A paranoia metafísica que me foi proporcionada pela leitura foi +/- esta:

"Não sei:
quem sou, por que estou aqui, o que exatamente é esse "aqui", o que/quem estou esperando, o que eu quero, o que fiz da minha vida, o que fazer da minha vida, o que farei da minha vida, para onde fui, para onde irei, por que não acabo com tudo, se estou feliz, se estou infeliz, o que é ser feliz, o que é ser triste, ...

Se algum dia eu soube, esqueci.

E para que me preocupar com tudo isso, se não há nada que eu possa fazer?"


Algumas passagens:


ESTRAGON:
( giving up again). Nothing to be done.
VLADIMIR:
(advancing with short, stiff strides, legs wide apart). I'm beginning to come round to that opinion. All my life I've tried to put it from me, saying Vladimir, be reasonable, you haven't yet tried everything. And I resumed the struggle.
 O famigerado "aceita, que dói menos". 


ESTRAGON:
( feebly). Help me!
VLADIMIR:
It hurts?
ESTRAGON:
( angrily). Hurts! He wants to know if it hurts!
Tão engraçado, mas também tão explicitamente desconsolante...


ESTRAGON:
I'm unhappy.
VLADIMIR:
Not really! Since when?
ESTRAGON:
I'd forgotten.
VLADIMIR:
Extraordinary the tricks that memory plays!
(...)
ESTRAGON:
We are happy. (Silence) What do we do now, now that we are happy?
VLADIMIR:
Wait for Godot.

Achei também muito interessante os vários momentos nos quais Beckett explora, a meu ver, a ideia de que estamos sempre desesperadamente em busca de algo para ocupar e fazer passar nosso tempo. O ócio e o silêncio costumam ser evitados a qualquer custo, pois, como diz o ditado, "mente vazia, oficina do diabo"; eles cedem espaço ao pensamento e à consciência do tédio da existência. 
VLADIMIR:
Oh it's not the worst, I know.
ESTRAGON:
What?
VLADIMIR:
To have thought.
ESTRAGON:
Obviously.
VLADIMIR:
But we could have done without it.
... 
VLADIMIR:
All I know is that the hours are long, under these conditions, and constrain us to beguile them with proceedings which –how shall I say– which may at first sight seem reasonable, until they become a habit. You may say it is to prevent our reason from foundering. No doubt. But has it not long been straying in the night without end of the abyssal depths? That's what I sometimes wonder. You follow my reasoning?

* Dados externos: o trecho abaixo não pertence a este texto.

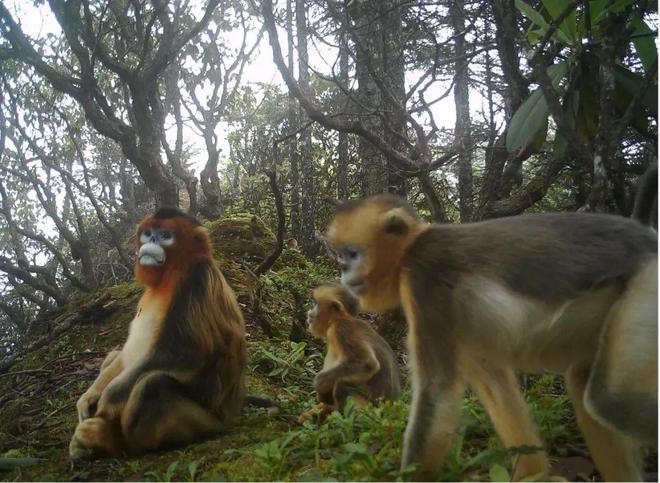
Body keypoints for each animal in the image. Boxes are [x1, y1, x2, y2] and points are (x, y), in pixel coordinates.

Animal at [69, 208, 248, 458]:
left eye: (165, 236)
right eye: (149, 233)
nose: (152, 241)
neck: (171, 273)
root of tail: (231, 414)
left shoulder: (196, 277)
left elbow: (183, 353)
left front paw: (106, 401)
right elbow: (125, 354)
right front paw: (89, 396)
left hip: (208, 422)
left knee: (153, 385)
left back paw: (112, 441)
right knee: (118, 357)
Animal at [300, 284, 402, 424]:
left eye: (315, 304)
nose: (309, 312)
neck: (339, 319)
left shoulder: (341, 329)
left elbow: (368, 364)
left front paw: (319, 384)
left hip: (371, 411)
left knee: (341, 386)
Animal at [328, 195, 656, 482]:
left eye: (352, 254)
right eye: (342, 257)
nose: (343, 270)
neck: (411, 249)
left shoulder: (424, 277)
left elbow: (438, 390)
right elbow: (494, 384)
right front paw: (535, 477)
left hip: (648, 284)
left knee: (609, 400)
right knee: (583, 381)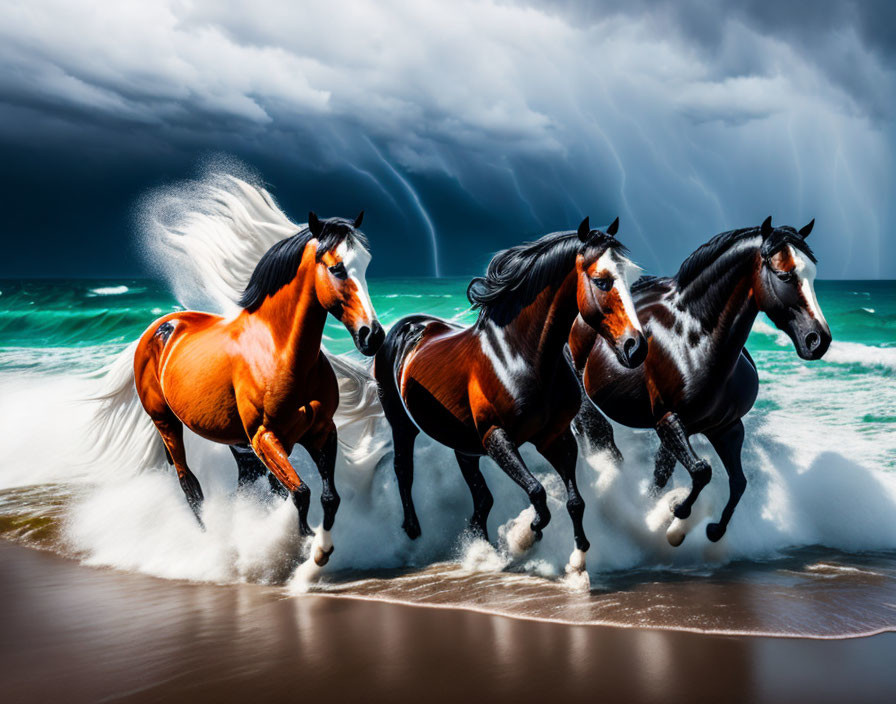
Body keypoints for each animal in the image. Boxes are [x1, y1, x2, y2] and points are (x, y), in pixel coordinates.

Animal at [133, 210, 384, 568]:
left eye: (365, 263)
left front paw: (322, 549)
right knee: (190, 486)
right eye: (337, 267)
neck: (279, 351)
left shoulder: (320, 431)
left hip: (238, 443)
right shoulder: (265, 436)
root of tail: (161, 327)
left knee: (246, 485)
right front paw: (304, 542)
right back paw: (212, 545)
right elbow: (301, 493)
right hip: (166, 423)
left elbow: (327, 496)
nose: (371, 336)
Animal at [374, 216, 648, 576]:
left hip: (464, 445)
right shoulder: (497, 438)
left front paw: (578, 557)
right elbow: (538, 493)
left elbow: (575, 501)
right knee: (404, 469)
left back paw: (477, 548)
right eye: (601, 281)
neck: (519, 356)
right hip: (402, 423)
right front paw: (525, 538)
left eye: (631, 276)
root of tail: (406, 325)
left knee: (481, 499)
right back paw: (413, 532)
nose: (636, 347)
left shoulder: (554, 437)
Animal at [568, 217, 832, 548]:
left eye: (813, 275)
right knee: (596, 432)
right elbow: (701, 471)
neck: (694, 339)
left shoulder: (726, 427)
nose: (818, 340)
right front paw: (677, 517)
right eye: (785, 275)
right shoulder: (667, 421)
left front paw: (712, 529)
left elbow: (737, 482)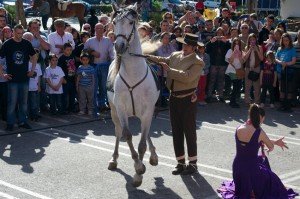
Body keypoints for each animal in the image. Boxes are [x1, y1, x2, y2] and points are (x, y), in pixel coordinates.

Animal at [107, 2, 161, 187]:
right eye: (114, 22)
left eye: (131, 22)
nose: (119, 46)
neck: (133, 74)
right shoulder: (121, 109)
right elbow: (127, 135)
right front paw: (138, 167)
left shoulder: (148, 110)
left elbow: (142, 144)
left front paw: (139, 172)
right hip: (114, 112)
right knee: (117, 132)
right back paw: (114, 159)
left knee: (148, 131)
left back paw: (153, 156)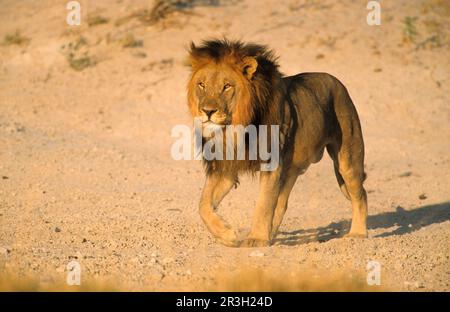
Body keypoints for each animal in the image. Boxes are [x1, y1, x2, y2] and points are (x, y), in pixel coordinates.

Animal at [187, 39, 370, 247]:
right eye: (201, 85)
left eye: (227, 86)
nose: (207, 111)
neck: (235, 128)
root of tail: (338, 83)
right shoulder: (225, 168)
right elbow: (203, 205)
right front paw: (228, 235)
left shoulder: (271, 164)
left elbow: (263, 204)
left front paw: (256, 239)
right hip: (291, 169)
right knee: (282, 203)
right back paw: (271, 235)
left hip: (348, 159)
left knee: (361, 194)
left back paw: (357, 233)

E, como se já não bastasse, Beckett ainda mostra-se capaz de explorar esses complexos temas construindo um texto simplesmente hilário. Jamais desistirei de defender que, mesmo para falar de coisas difíceis, o humor não precisa, nem deve, ser posto de lado. Afinal, em consonância com a própria peça, o humor nada mais é do que um dos artifícios dos quais dispomos para apaziguar nossa espera. Por favor, aprendam isso, pós-modernistões.